Healing is only the second film to be produced by PointBlank Pictures.

==Release==
The film was released on 8 May 2014 in Australia, on 24 July in New Zealand, and on 25 May in the US at a Seattle International Film Festival.

In 2015, it was selected to screen in two sections of the 2015 Cannes Film Festival, in both the Cinema des Antipodes selection of Cannes Cinéphiles (Official Selection) and Cannes Cinéphiles, Prix Cannes Ecrans Seniors (In Competition).
=== Box office ===
It opened at #12 in Australia, grossing $116,928 in its first week at the box office. It went on to gross a total of $428,524 (USD) in Australia.

=== Reception ===
The film received mostly positive critical feedback.

Positive reviews included acknowledgements of the overall theme of the narrative and its plot. Sandra Hall of The Sydney Morning Herald wrote "The parallels between injured bird and flawed man work brilliantly in Healing." Matthew Thoomey from the ABC similarly adds,"It has something to say about the importance of therapy (whatever the form) and the power of forgiveness. There's much to reflect upon."

Evan Williams gave the film 4 out of 5 stars in his review for The Australian. Williams described it as "a film rich in ideas and vivid characters. Watching it is an exhilarating experience." Margaret Pomeranz reviewed the film for At the Movies for ABC. Pomeranz gave the film 4 out of 5 stars: "This is possibly the most sentimental prison movie I've ever seen. And I was so grateful. It's really lovely.

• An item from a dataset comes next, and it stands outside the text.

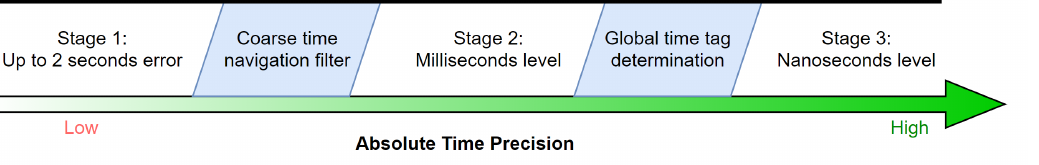
Figure 3. Time precision evolution in the SRTK positioning engine.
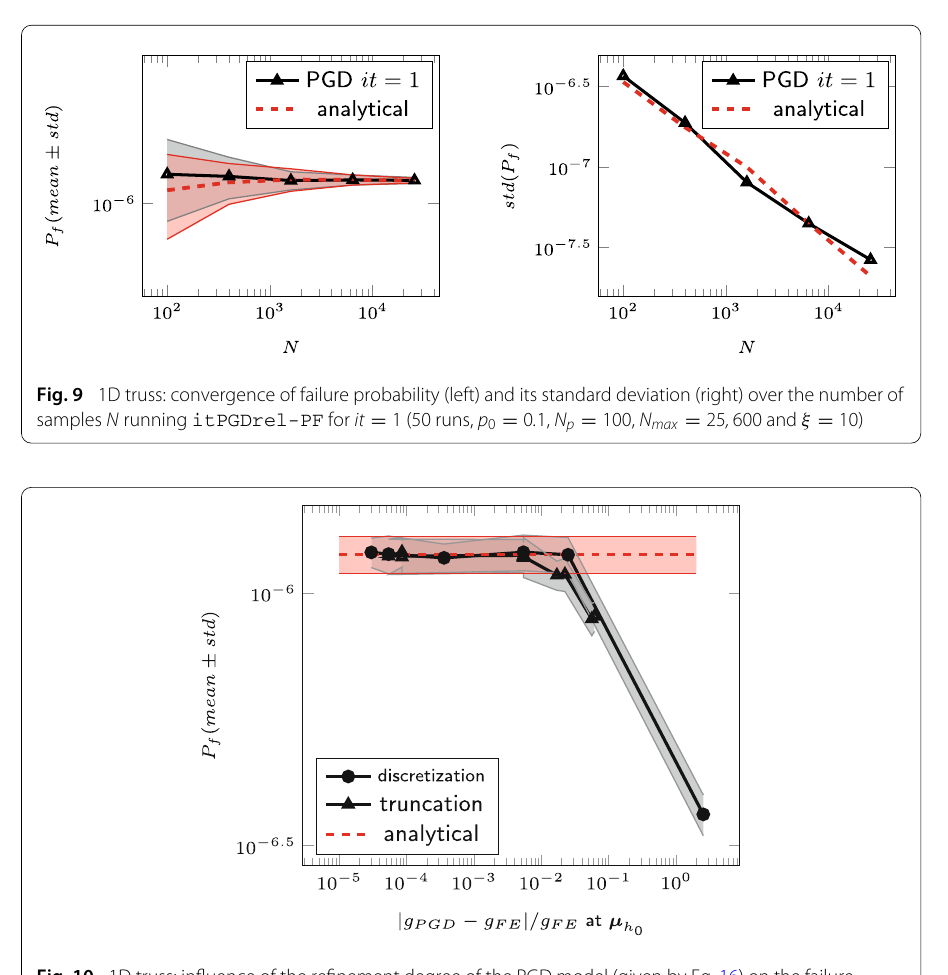
Fig. 10 1D truss: influence of the refinement degree of the PGD model (given by Eq. 16) on the failure probability P f based on 50 runs of itPGDrel-PF with varying PGD solutions regarding mesh discretization from the initial iteration it = 0 and p 0 = 0 . 1, N p = 100 and N = 1600 are and number of modes ( μ h 0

The performances are fabulous."

Megan Lehmann of The Hollywood Reporter was also enthusiastic about the film: "Weaving is terrific as Matt Perry...But the film belongs to Don Hany, a veteran of Australian television starring in his first major film." Lehmann described the film as an "emotionally satisfying story of redemption." The film critic, Eddie Cockrell, wrote a positive review about the film for Variety, describing it as an "intelligent and satisfying drama". Cockrell continued: "It’s refreshing to see a film that takes its own sweet time building characters and the subtle conflicts simmering among them. Led by the familiar and bankable Weaving, the cast, under Monahan’s sure guidance, deftly underplays what could have been, in other hands, an awkward melodrama."

Luke Buckmaster, film critic for The Guardian Australia, gave the film 3 out of 5 stars. Buckmaster compared the film to The Usual Suspects and commended the "clutch of strong performances" among the cast. He also highlighted Weaving's performance: "Weaving delivers a note-perfect performance as the prison guard whose big heart leads him closer to the duties of a social worker. Weaving, surely one of Australian cinema’s best assets, lifts scripts to dramatic heights other actors are incapable of reaching, which can both bolster supporting performances and make them look pale by comparison." Buckmaster concluded "At its most simplistic, Healing feels like a glossy postcard drama, its pointy bits smoothed over by an unashamed sense of spirit and optimism. It is also a tender, thoughtful and inspiring film from an under-appreciated director."

==Accolades==
Healing received nine nominations and three wins (all of which were by Craig Monohan) following its release in 2014. The following list outlines

- David Hirschfelder was nominated for Best Original Music Score at the 2015 Australian Academy of Cinema and Television Arts (AACTA) Awards in 2015
- Craig Monohan was nominated and won the 2015 Australian Directors' Guild Flinder's Series Award.
- Don Hany was nominated for the Best Actor in the 2015 Australian Film Critics Association Awards.
- Healing was nominated for the 2014 Australian Screen Sound Guild 2014 award for the Feature Film Soundtrack of the Year.
- The Film Critics Circle of Australia Awards 2015 nominated:
  - Don Hany for Best Actor,
  - David Hirschfelder for Best Music Score, and
  - Justine Clarke for Best Actress - Supporting Role.
- Craig Monohan was nominated and won the Audience Award at the 2014 Rencontres Internationales du Cinéma des Antipodes.
- Craig Monohan was nominated and won the Director's Choice Award for Best Foreign Film at the 2015 Sedona International Film Festival.
Healing was also awarded the 2014 Gadens Queensland Literary Award for Feature Film Script before the film's release.